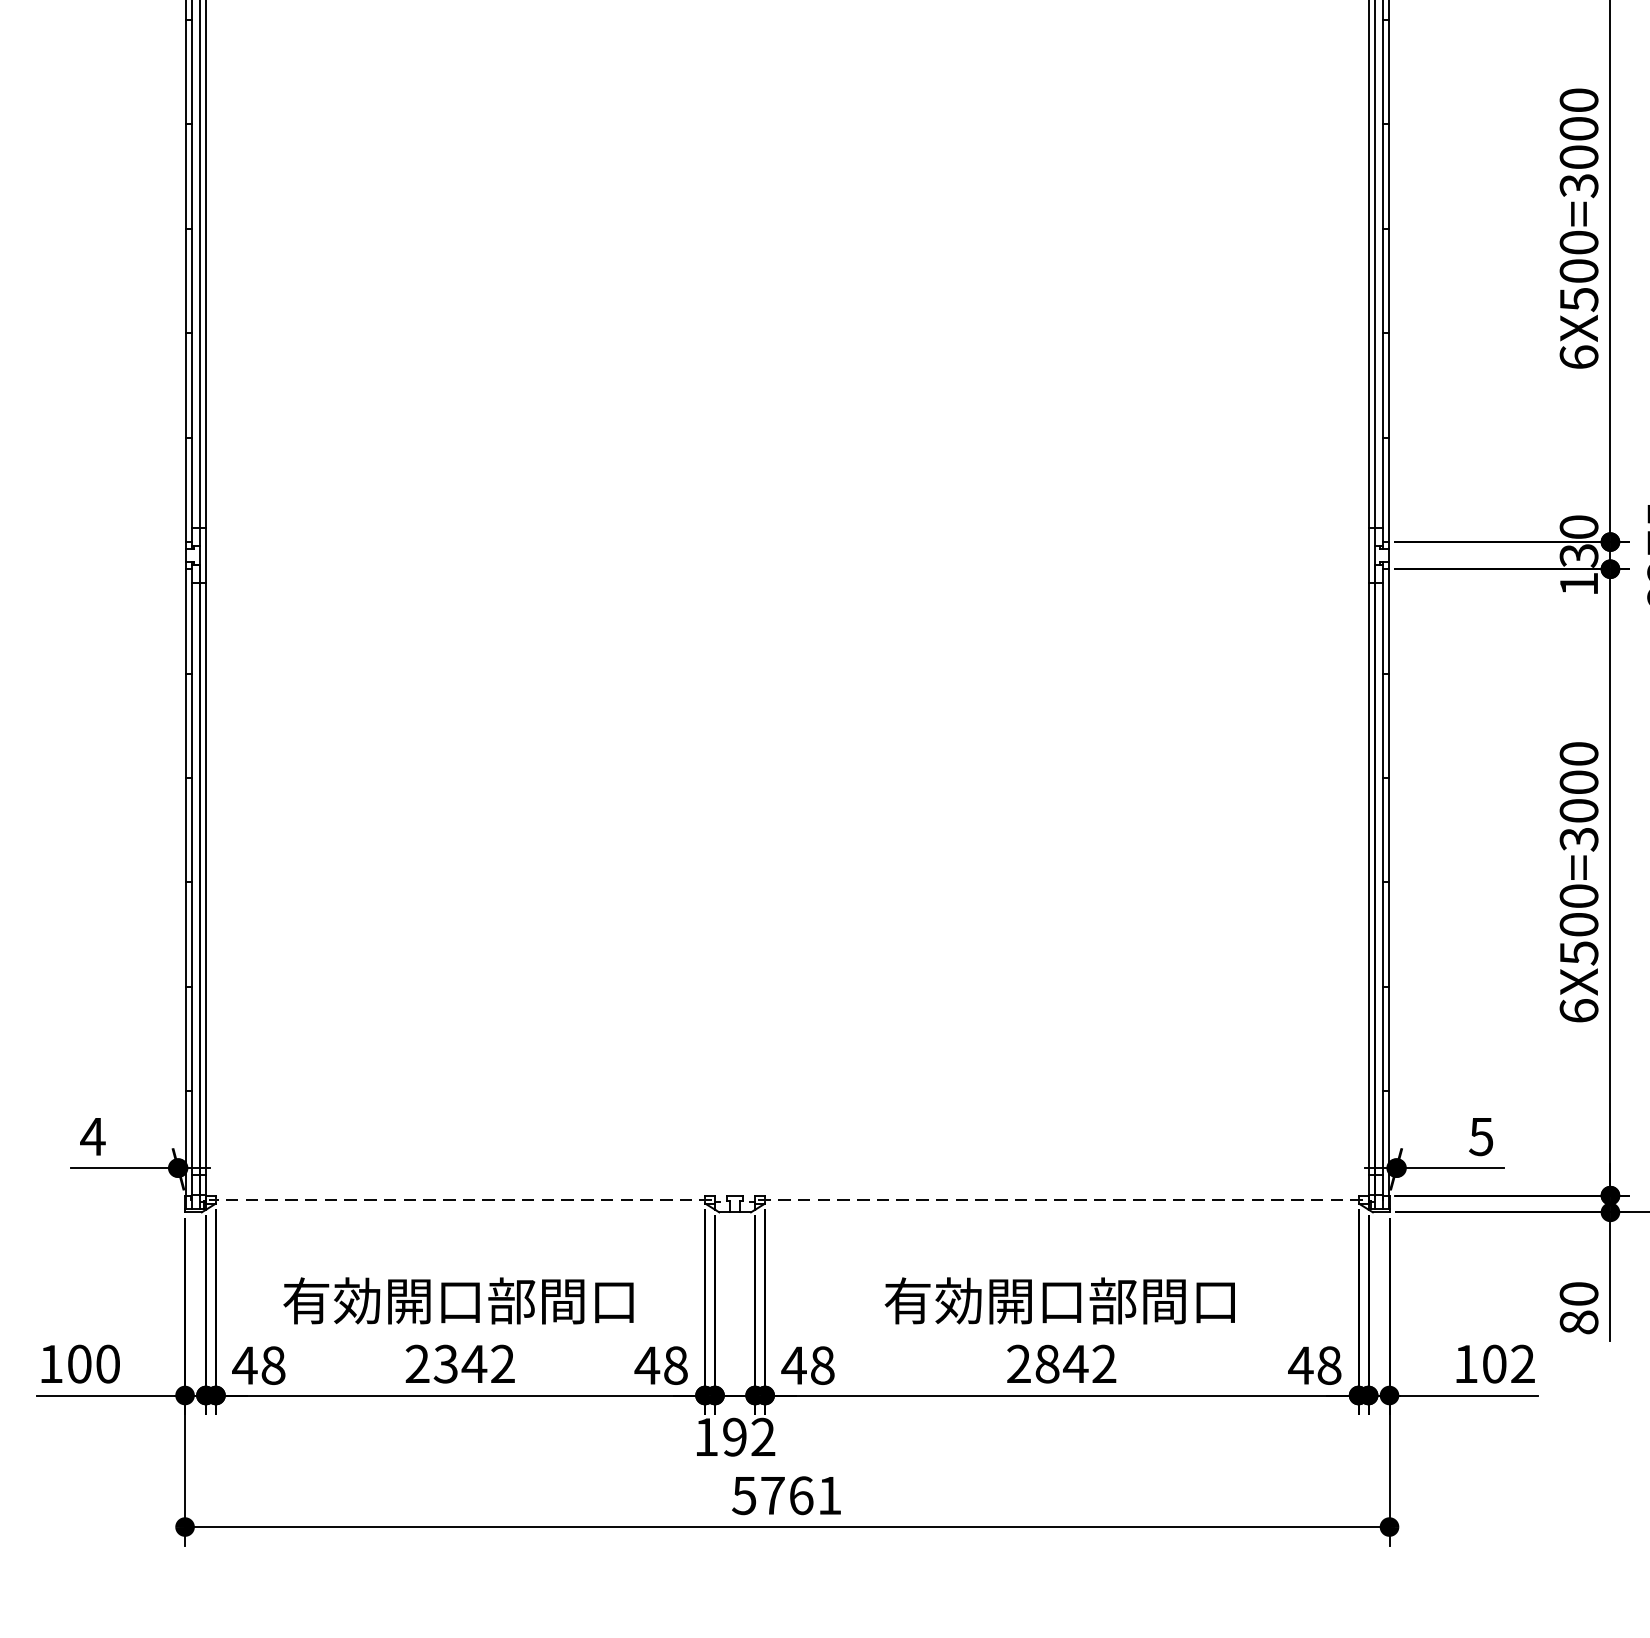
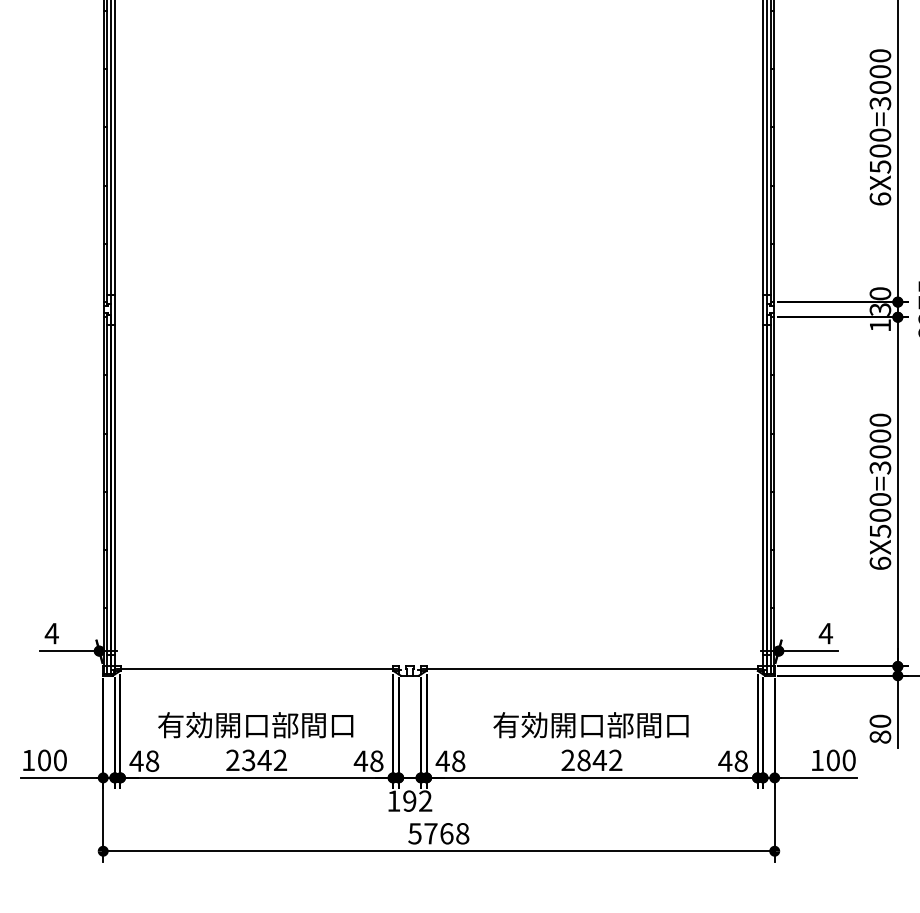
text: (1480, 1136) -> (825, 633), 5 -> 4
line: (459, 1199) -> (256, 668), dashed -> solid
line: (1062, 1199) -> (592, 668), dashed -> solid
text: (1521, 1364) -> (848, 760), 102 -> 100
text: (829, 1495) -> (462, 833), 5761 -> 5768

[Task instructions]
For this exercise, return every entry verbatim and omit all pictures.

[Finished exercise]
text: (1480, 1136) -> (825, 633), 5 -> 4
line: (459, 1199) -> (256, 668), dashed -> solid
line: (1062, 1199) -> (592, 668), dashed -> solid
text: (1521, 1364) -> (848, 760), 102 -> 100
text: (829, 1495) -> (462, 833), 5761 -> 5768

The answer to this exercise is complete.